Not all artists sell their work, but very many do...or try to, at least.  It can be a very discouraging enterprise, treking from gallery to gallery or art show to art show--sitting up displays, tearing them down a few hours later, stowing them away in various vehicular manifestations artist have been known to jerry rig to contain their work.  Of course there's nothing at all new in this endeavor now or in the past, only different means of conveyance, perhaps.

Though the darling of art collectors today, the Impressionists in France during the 1870s and 80s were hardly an immediate success. Rebuffed and discouraged, they were reduced to organizing their own exhibitions in place of that of the official Academic Salon. Dubbed the Salon de Refuse', these shows over a period of a half-dozen years, ranged from small scandals to major disasters. Scorned by officialdom, critics, and the public, viewers laughed and ridiculed their work, and most pointedly, did NOT buy.

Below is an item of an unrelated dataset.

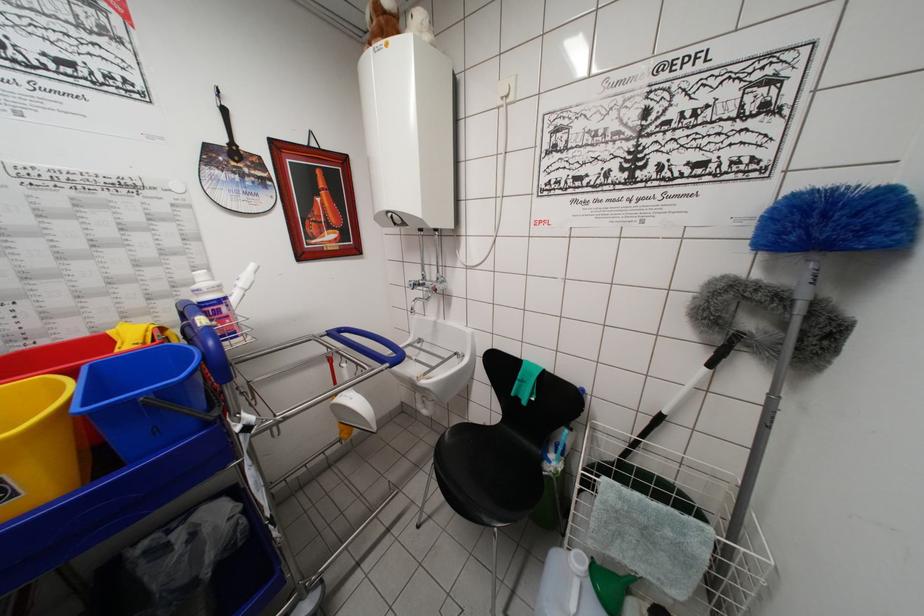
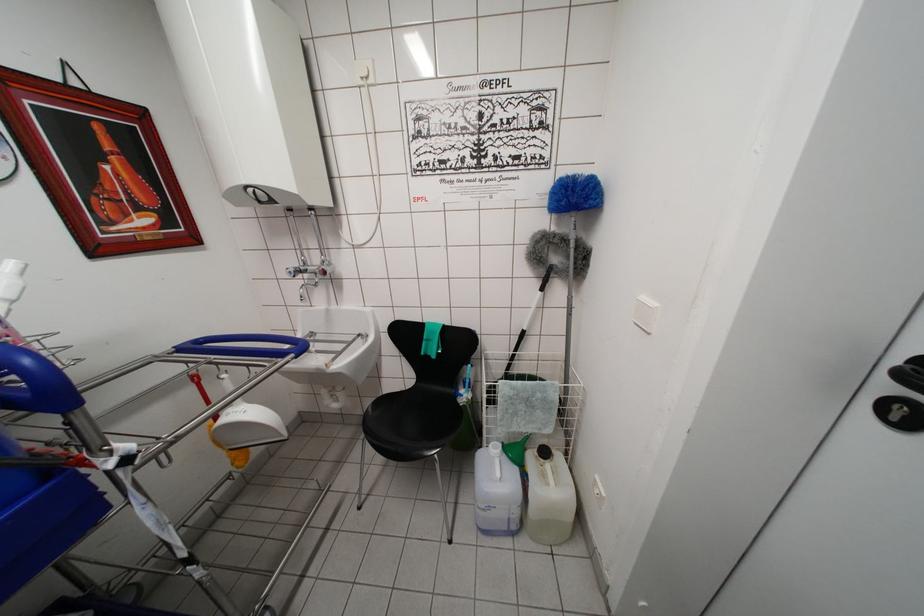
In the second image, find the point that corresponds to (414,290) in the first image.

Paul Durand-Ruel, 1910, Renoir
However over time, a few enlightened collectors did step forward to purchase their work, and the true champion amongst these, was a Parisian gallery owner named Paul Durand-Ruel, who bought more Impressionist paintings than perhaps seemed sensible at the time. Unfortunately, he did not have any major success in selling them until two major exhibitions he held, not in Paris, but in the United States in 1886 and 1887. Durand-Ruel put it suscinctly: "The American public does not laugh. It BUYS!"